EXCERTO CITADO>
-----

A disseminação do vírus foi explosiva e ...global. Estima-se que, no seu auge, 27% da população mundial tenha sido contagiada. 50 a 100 milhões de mortos. Em termos comparativos, a Primeira Guerra Mundial vitimou entre 20 a 25 milhões de pessoas. A Gripe Espanhola matou mais em 25 semanas que o vírus da HIV em 25 anos. Só nos EUA, perto de 700 mil pessoas perderam a vida. Esse número é 10 vezes superior ao número total de baixas militares e civis provocadas pela Guerra do Vietname. A esperança média de vida do homem norte-americano rondava os 39 anos em 1918. Em Portugal, dezenas de milhares de pessoas foram dizimadas. Estes números são assustadores, dignos de uma pandemia apenas ultrapassada em letalidade pela Segunda Guerra Mundial. Esperemos que sirvam como lições do passado perante os desafios com que nos deparamos nos dias que correm.

             No que concerne à análise de qualquer pandemia, é sempre da maior relevância atentar nas circunstâncias subjacentes à sua propagação. Afinal, como é que o vírus se disseminou a uma escala global numa era onde nem sequer a aviação comercial existia?

-----

Entradas guardadas:
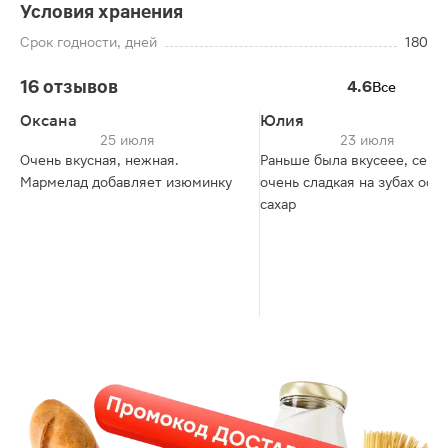
Условия хранения
Срок годности, дней
180
16 отзывов
4.6
Все
Оксана
Юлия
25 июля
23 июля
Очень вкусная, нежная.
Раньше была вкусеее, сейч
Мармелад добавляет изюминку
очень сладкая на зубах ост
сахар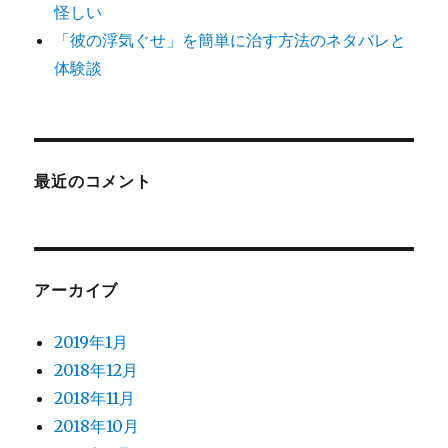
怪しい
「彼の浮気ぐせ」を簡単に治す方法のネタバレと
体験談
最近のコメント
アーカイブ
2019年1月
2018年12月
2018年11月
2018年10月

-----

REQUISITOS DO EXERCÍCIO>
a – Pode reescrever como uma lista breve o parágrafo do excerto sobre a Gripe Espanhola que começa por "A disseminação do vírus", mantendo os factos principais?
b – Pode devolver o trecho do excerto sobre a Gripe Espanhola que vai de "A disseminação do" a "dias que correm.", sem alterar nada?
c – Que guerras são mencionadas no excerto sobre a Gripe Espanhola?

RESPOSTAS DO EXERCÍCIO>
a –
- No seu auge, estima-se que 27% da população mundial tenha sido contagiada.
- Houve 50 a 100 milhões de mortos, contra 20 a 25 milhões de vítimas na Primeira Guerra Mundial.
- Matou mais em 25 semanas do que o vírus da HIV em 25 anos.
- Nos EUA, morreram perto de 700 mil pessoas. É um número 10 vezes superior ao total de baixas militares e civis da Guerra do Vietname.
- Em 1918, a esperança média de vida do homem norte-americano rondava os 39 anos.
- Em Portugal, morreram dezenas de milhares de pessoas.
- Em letalidade, foi apenas ultrapassada pela Segunda Guerra Mundial.
- Espera-se que estes números sirvam de lição perante os desafios atuais.

b –
A disseminação do vírus foi explosiva e ...global. Estima-se que, no seu auge, 27% da população mundial tenha sido contagiada. 50 a 100 milhões de mortos. Em termos comparativos, a Primeira Guerra Mundial vitimou entre 20 a 25 milhões de pessoas. A Gripe Espanhola matou mais em 25 semanas que o vírus da HIV em 25 anos. Só nos EUA, perto de 700 mil pessoas perderam a vida. Esse número é 10 vezes superior ao número total de baixas militares e civis provocadas pela Guerra do Vietname. A esperança média de vida do homem norte-americano rondava os 39 anos em 1918. Em Portugal, dezenas de milhares de pessoas foram dizimadas. Estes números são assustadores, dignos de uma pandemia apenas ultrapassada em letalidade pela Segunda Guerra Mundial. Esperemos que sirvam como lições do passado perante os desafios com que nos deparamos nos dias que correm.

c –
- Primeira Guerra Mundial
- Guerra do Vietname
- Segunda Guerra Mundial